The ambition of women CEOs is even more striking given that they are still battling to unlock capital that is much more readily available to enterprises run by men. A persistent challenge in accessing funding at an early stage of the business lifecycle for a large proportion of female-led companies may be holding them back from exploring further financing opportunities.
The survey found that one in five women CEOs (20%) have no plans for raising capital, compared with just 3% of male CEOs. Strikingly, more than half of women-led companies (52%) have no external funding at all, compared with 30% of male-led companies. And 41% of female CEOs say they have not yet considered or planned an IPO, compared with 23% of male-run firms, although this may be partly explained by the fact that a greater proportion of female-led companies are less than five years old (26% of women-led businesses are start-ups compared with 11% of those led by men).

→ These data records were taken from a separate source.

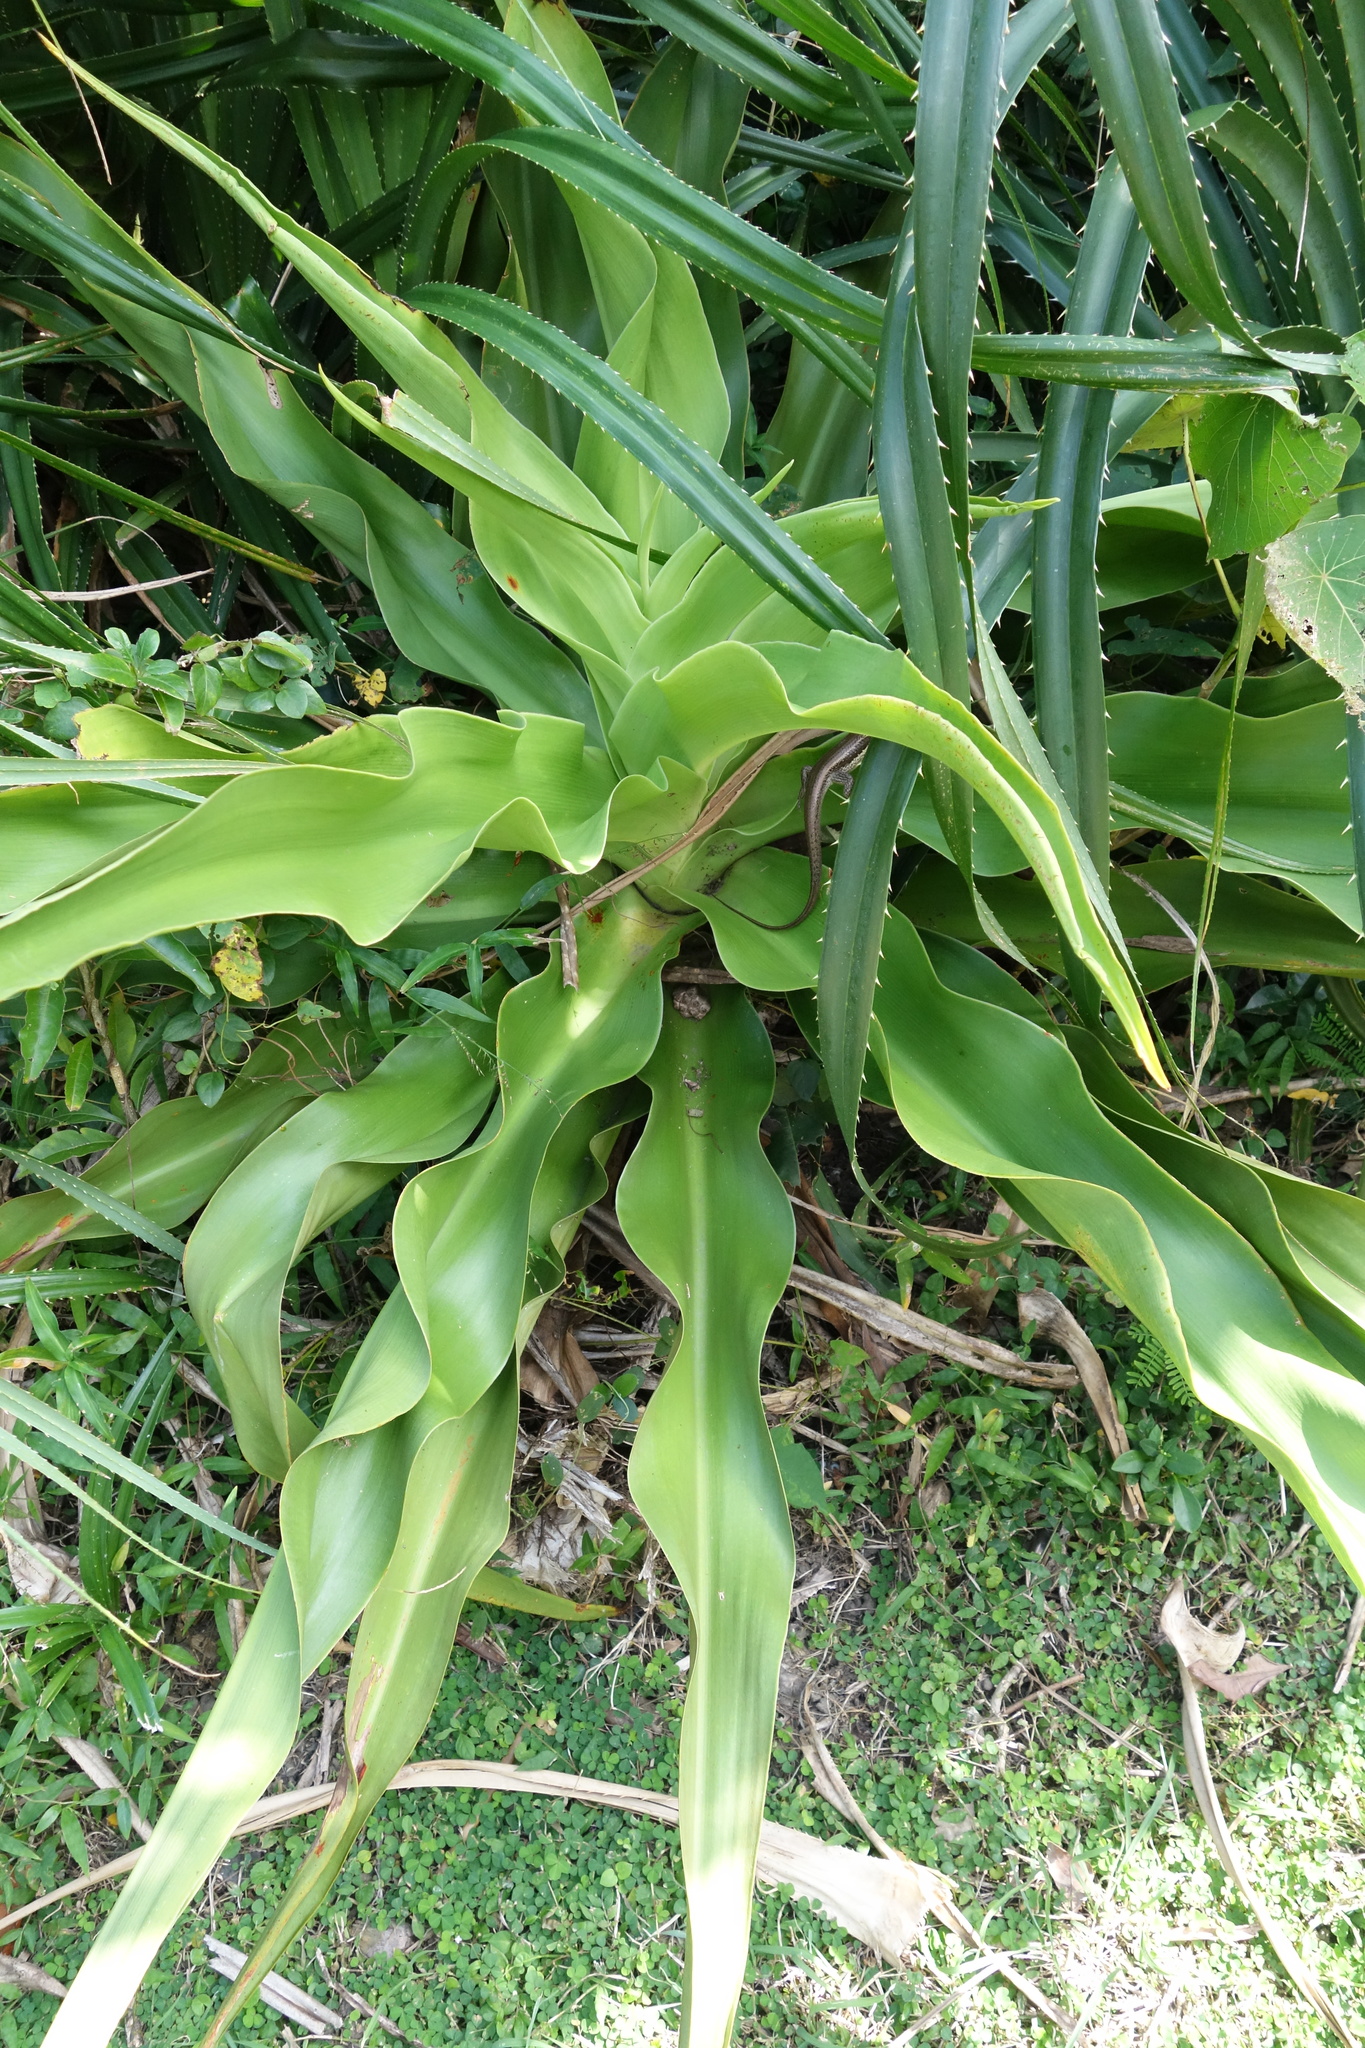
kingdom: Plantae
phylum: Tracheophyta
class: Liliopsida
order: Asparagales
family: Amaryllidaceae
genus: Crinum
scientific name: Crinum asiaticum
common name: Poisonbulb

Why the funding gap matters
A report published in the journal Venture Capital in 2017 found that 97% of total venture capital funding went to companies with a male CEO, with possible reasons being the sourcing of deals through entrenched male-dominated industry networks, and the tougher screening process applied to female entrepreneurs. Meanwhile, a 2016 report by TechCrunch on venture capital investment found that between 2010 and 2015, only 10% of venture dollars globally went to start-ups with one or more female founders. Kiyomi Tsuchiya, MD of Japan-based Sound-F Co and STOCK POINT Inc, comments: “In a situation where there are two individuals with the exact same skillsets and one is a female and the other is a male, chances are the male would be chosen.”

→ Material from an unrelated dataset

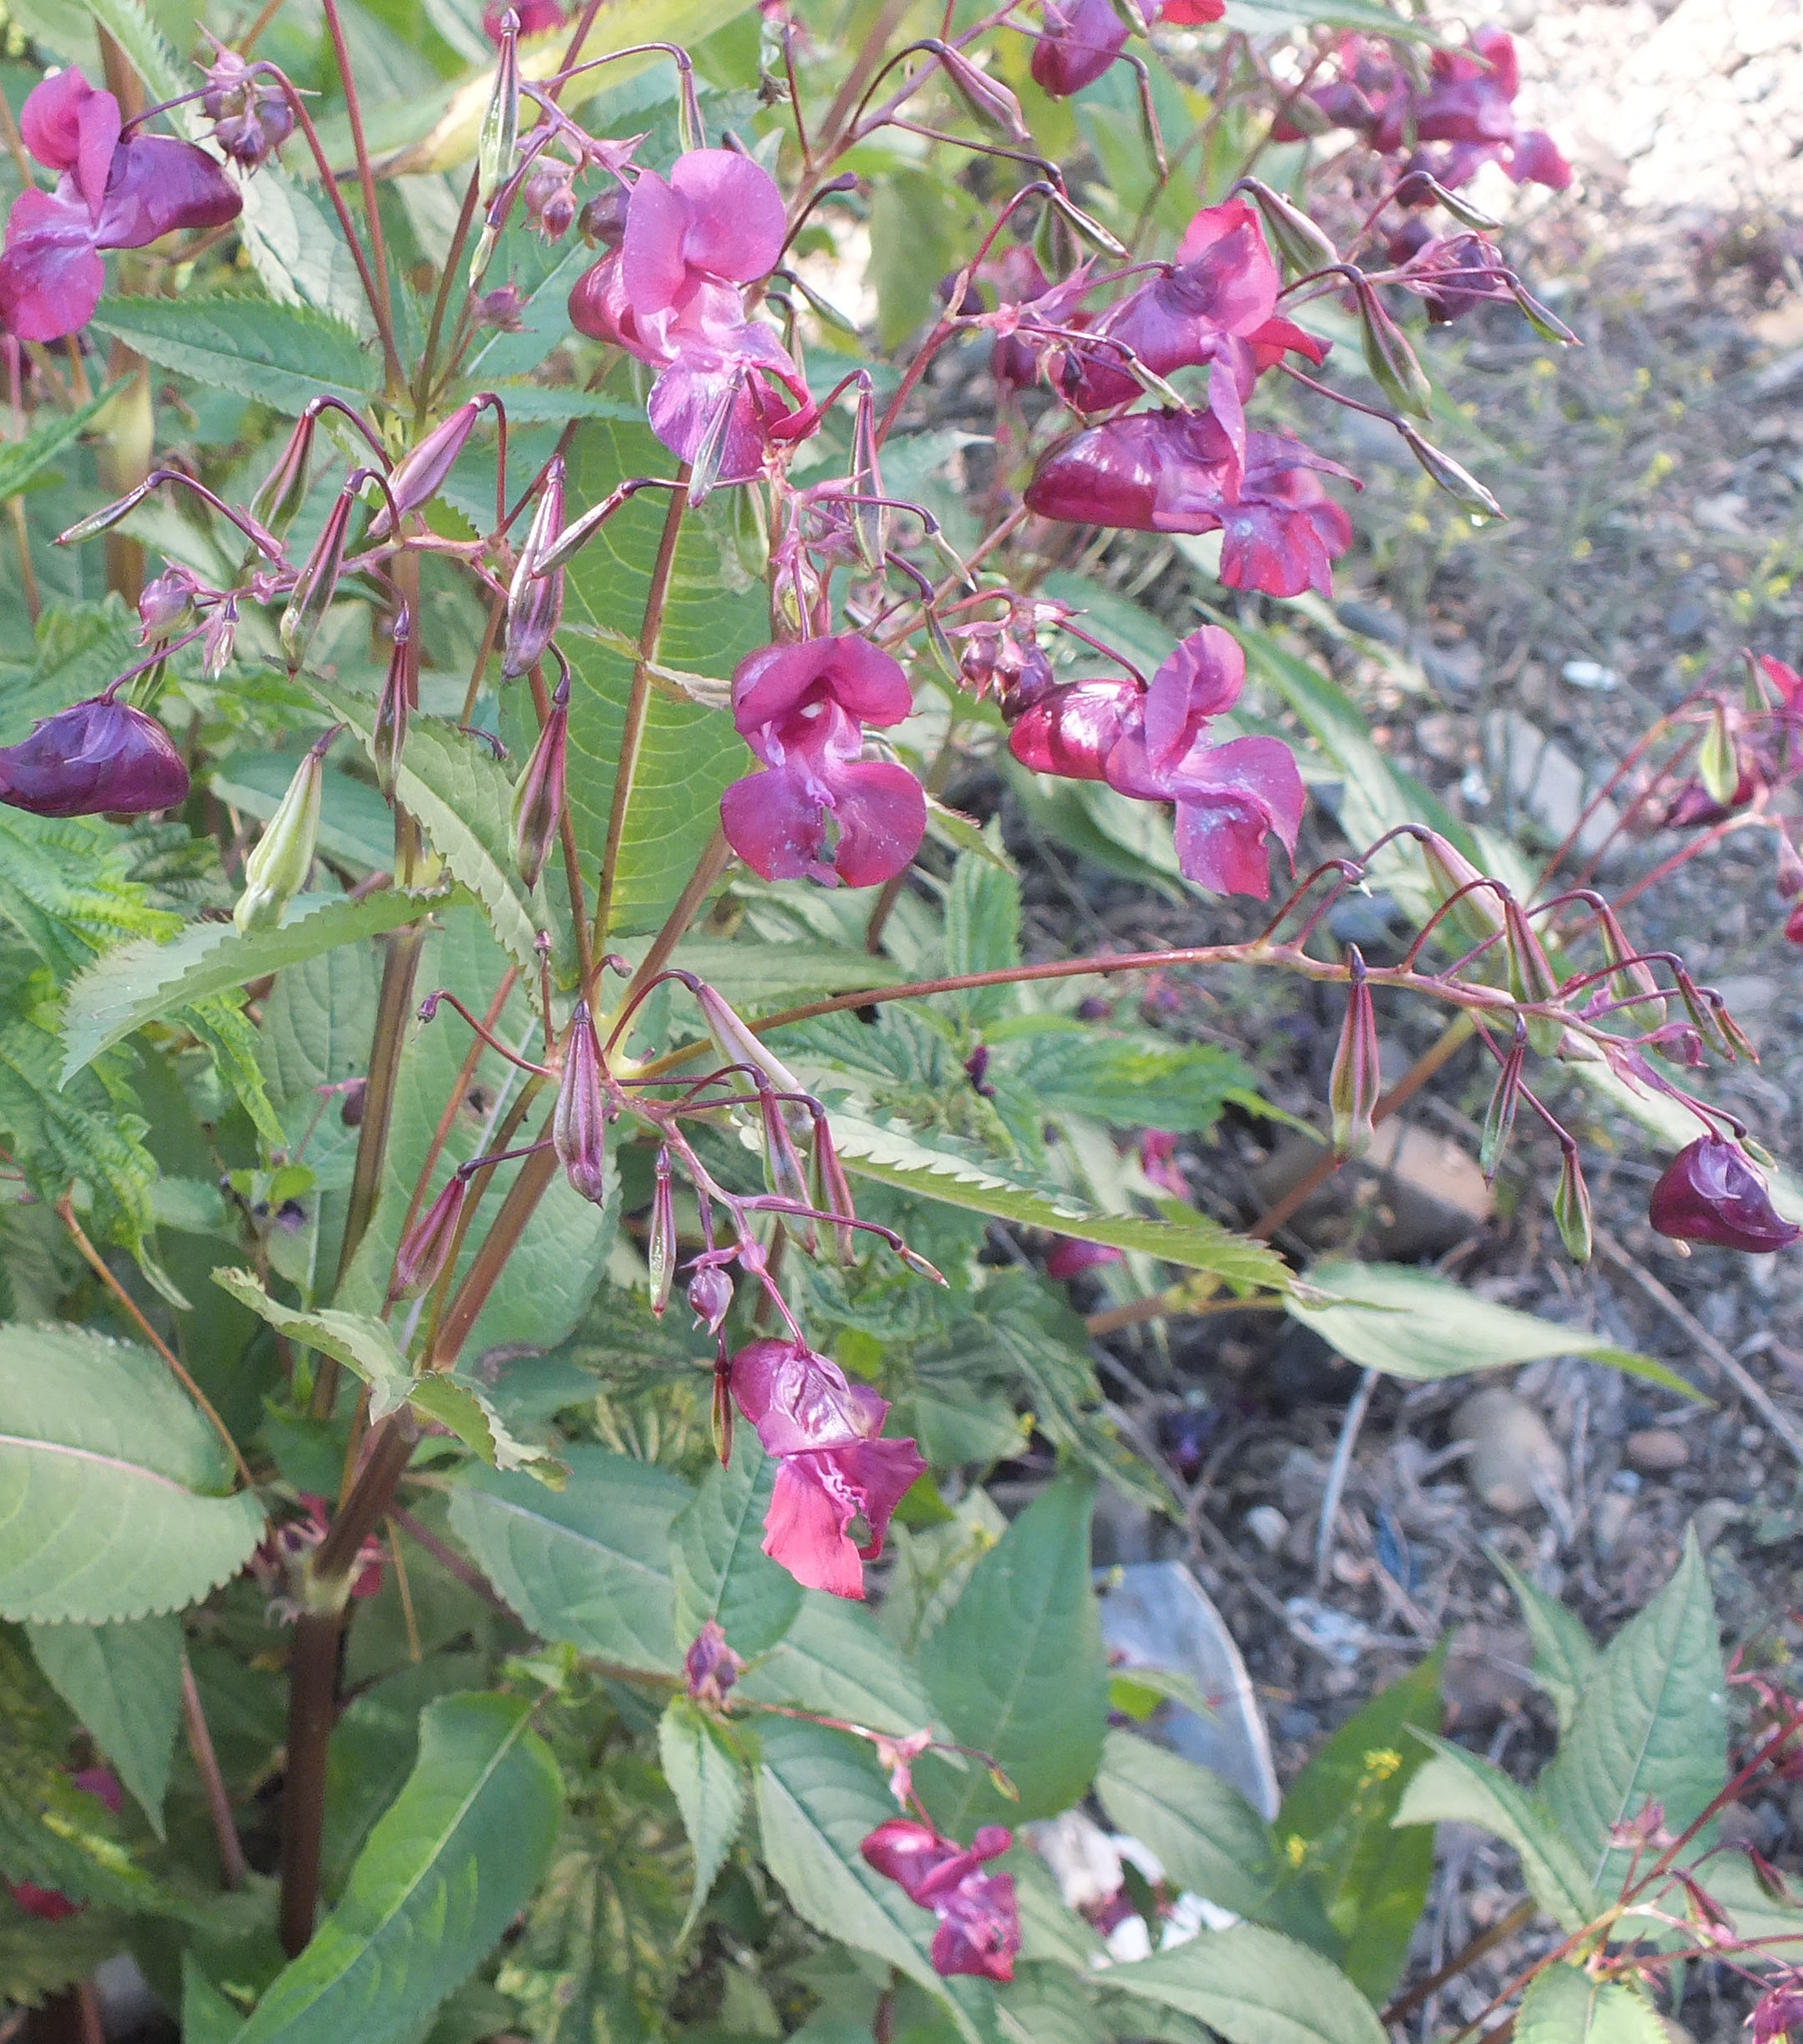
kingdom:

This funding gap matters because companies with high growth potential that fail to secure early investment can have a harder time scaling up. Women CEOs are all too aware that limited funding opportunities are holding their companies back. Almost three times as many women as men say funding is the most significant factor in building their company’s agility (17% versus 6%), while 17% believe the cost and availability of equity finance is the greatest barrier to growth, compared with 11% of male peers.